Having the list of the odds and payouts on screen is helpful when you are trying to maximize your
winnings. Betting on hand after hand gets boring after awhile, but with patient play, I was able
to walk away with a small profit.
MATCH
Author: George MacRae
Original file name: MATCH
PRG file: match.prg
MATCH is a variation of the matching game
Concentration, only instead
of matching pictures, you have to find pairs of numbers that add up to a target sum. You can play
with up to four human players or against the PET. You can control the difficulty of the computer
opponent, granting it perfect recall or limiting it to random guesswork.

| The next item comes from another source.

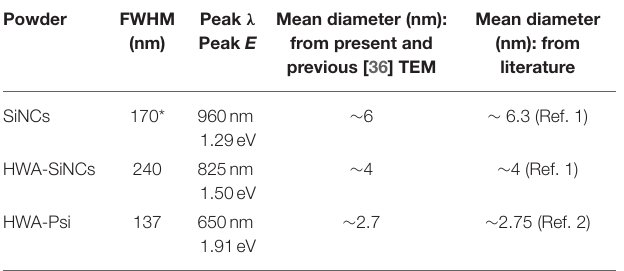
TABLE 1 | PL peak wavelength and energy and FWHM of indicated powders, from spectra shown in Figure 2 , and estimated mean size according to measurements and literature.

The flyer provides instructions for adjusting the difficulty of the game by making changes to parameters in the BASIC code. At the time, if a BASIC program didn't suit your exact needs, it was considered normal to go "under the hood" and make changes yourself.
THUNT!
Author: Chris Torkildson
Original file name: THUNT!
PRG file: thunt.prg
THUNT! is short for TREASURE HUNT, which is a completely reasonable
file name for a PET game but the staff at CURSOR preferred compact names. The player
navigates through a maze, looking for treasure while avoiding the robot enemies. The game adds
a "stealth" mechanic: if you are "seen" by one of the robots, they get bonus moves while you
are frozen in place. When you find the treasure, you have to unscramble a secret word before
finding the exit.
All of these game design ideas look good on paper but the implementation feels uneven. The game appears to freeze whenever you are seen and getting yourself unstuck from a cycle of failed stealth checks can be frustrating. The scrambled-word puzzles, while a novel idea, are not well thought-out. I had to unscramble the letters K E S N A. Inspired by the stealth mechanic, I tried "SNEAK" as a solution but failed the puzzle because the PET was expecting "SNAKE".
COMPARE
Author: Glen Fisher
Original file name: COMPARE
PRG file: compare.prg
COMPARE is a programming utility that reads two BASIC programs from the 2040 disk
drive and outputs a list of line-by-line differences without disturbing the current program in RAM.
This kind of utility would have been invaluable at the time it was published. There was no GitHub
back then—your version control was typically limited to saving multiple copies of your work
in progress (v1, v2, v3...) as you wrote your programs. After a while, disk directories tended to
get messy and it was hard to keep track of what changes were in which version of the program.
The output of COMPARE is similar to that of UNIX's diff command,
showing lines changed, added, and deleted between the two files.